Le dispositif novateur proposé dans le pacte prévoit la possibilité, pour un praticien hospitalier, d'exercer une activité ambulatoire dans les territoires fragiles.

Les premiers résultats sont là, comme le montrent par exemple les débuts encourageants des praticiens territoriaux de médecine générale. Alors que ce dispositif est opérationnel depuis le 16 août, plus de cinquante contrats ont été signés, et cent sont en cours de signature. Dans les prochaines semaines, ce sont deux cents médecins généralistes qui viendront renforcer l'offre de soins dans les territoires fragiles.

Ensuite - c'est le quatrième levier -, je rappelle que les médecins à diplôme étranger sont accueillis en France conformément au droit européen, qui organise la reconnaissance automatique de la formation médicale de base et de la formation de médecin spécialiste des ressortissants de l'Union européenne. Les titulaires de diplômes acquis hors Union européenne exerçant en France sont, quant à eux, soumis à la procédure législative d'autorisation d'exercice qui prévoit un concours, un stage en établissement de santé, puis un passage en commission.

Une réflexion est en cours afin de faire évoluer la législation existante.

Enfin - c'est le cinquième levier -, des dispositifs de régulation au niveau de la formation ont été mis en œuvre.

Le doublement du numerus clausus qui avait été tant réclamé - passage de 3 850 à 8 000 places -, associé à la filiarisation des postes pour les épreuves classantes nationales a permis une hausse des effectifs d'internes en formation, notamment dans les spécialités dont la démographie médicale laisse présager des difficultés.

Voilà, monsieur le sénateur, tout un ensemble de mesures qui tendent à une amélioration de la situation dont vous avez dit à quel point elle était grave et pénalisante pour nos territoires.

M. le président. La parole est à M. Jacky Le Menn.

M. Jacky Le Menn. Madame la ministre, j'ai pris note avec beaucoup de satisfaction de toutes les dispositions qui sont actuellement mises en œuvre dans le cadre du pacte territoire-santé.

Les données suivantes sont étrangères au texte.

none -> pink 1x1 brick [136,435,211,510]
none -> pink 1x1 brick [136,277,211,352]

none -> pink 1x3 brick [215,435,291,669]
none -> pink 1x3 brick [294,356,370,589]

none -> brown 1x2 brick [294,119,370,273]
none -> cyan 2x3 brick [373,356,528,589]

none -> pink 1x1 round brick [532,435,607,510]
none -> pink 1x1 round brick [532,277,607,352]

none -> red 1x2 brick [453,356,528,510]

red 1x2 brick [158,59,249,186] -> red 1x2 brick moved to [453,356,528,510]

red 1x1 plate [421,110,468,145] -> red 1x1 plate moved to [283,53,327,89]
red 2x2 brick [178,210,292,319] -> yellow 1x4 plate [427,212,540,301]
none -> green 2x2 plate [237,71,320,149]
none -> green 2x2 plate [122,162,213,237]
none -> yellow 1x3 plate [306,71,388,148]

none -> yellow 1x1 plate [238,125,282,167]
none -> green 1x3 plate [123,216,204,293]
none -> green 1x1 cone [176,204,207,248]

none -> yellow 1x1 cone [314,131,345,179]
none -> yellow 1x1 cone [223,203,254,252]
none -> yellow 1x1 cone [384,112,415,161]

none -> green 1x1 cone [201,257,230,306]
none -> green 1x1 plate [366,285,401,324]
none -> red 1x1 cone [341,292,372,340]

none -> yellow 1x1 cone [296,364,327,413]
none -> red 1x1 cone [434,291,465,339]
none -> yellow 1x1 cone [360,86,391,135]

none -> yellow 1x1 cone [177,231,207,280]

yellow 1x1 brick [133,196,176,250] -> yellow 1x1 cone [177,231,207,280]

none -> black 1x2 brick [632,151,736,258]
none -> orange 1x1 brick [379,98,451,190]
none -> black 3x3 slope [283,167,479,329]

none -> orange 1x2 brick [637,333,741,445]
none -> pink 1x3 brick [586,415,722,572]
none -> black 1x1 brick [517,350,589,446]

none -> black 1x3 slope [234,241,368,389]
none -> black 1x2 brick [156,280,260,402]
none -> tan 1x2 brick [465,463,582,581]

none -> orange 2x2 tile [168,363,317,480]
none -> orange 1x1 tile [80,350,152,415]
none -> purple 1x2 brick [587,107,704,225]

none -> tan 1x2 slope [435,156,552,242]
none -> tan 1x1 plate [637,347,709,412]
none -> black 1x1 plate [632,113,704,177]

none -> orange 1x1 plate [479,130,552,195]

Néanmoins, je reviens sur le doublement du numerus clausus et aux 8 000 places, pour souligner que la formation d'un médecin requiert tout de même entre huit ans et dix ans. Lors de son instauration en 1971, le numerus clausus rendait possible l'admission en deuxième année de médecine de 8 588 étudiants ; en 1992, on était tombé à 3 500 !

Il faudrait donc augmenter ce numerus clausus beaucoup plus fortement encore pendant un certain nombre d'années, compte tenu du désert qui risque d'apparaître en médecine générale, comme c'est déjà le cas dans certaines parties du territoire, notamment dans votre département, madame la ministre. En effet, entre les départs en retraite et le moment où les étudiants sont en poste dans les établissements, il faut tenir compte de la durée incompressible des études.

Peut-être faut-il réfléchir au numerus clausus lui-même. La sévérité des notations qui conditionnent le passage en deuxième année est selon moi excessive. Les médecins issus des facultés de médecine d'autres pays européens ne sont pas moins bons - tant s'en faut parfois - que les nôtres. Cette question doit être revue profondément. Échouer deux fois à l'admission en deuxième année interdit toute poursuite des études de médecine, ce qui décourage beaucoup de candidats, puisque, ensuite, il n'y a pas véritablement de réorientation possible. Les futurs candidats essaient donc de trouver d'autres voies.

Cette sélection trop exigeante risque de nous pénaliser. Il faut remettre en chantier la réflexion sur le numerus clausus, au-delà de toutes les excellentes dispositions qui ont été prises et que vous avez bien voulu rappeler, madame la ministre.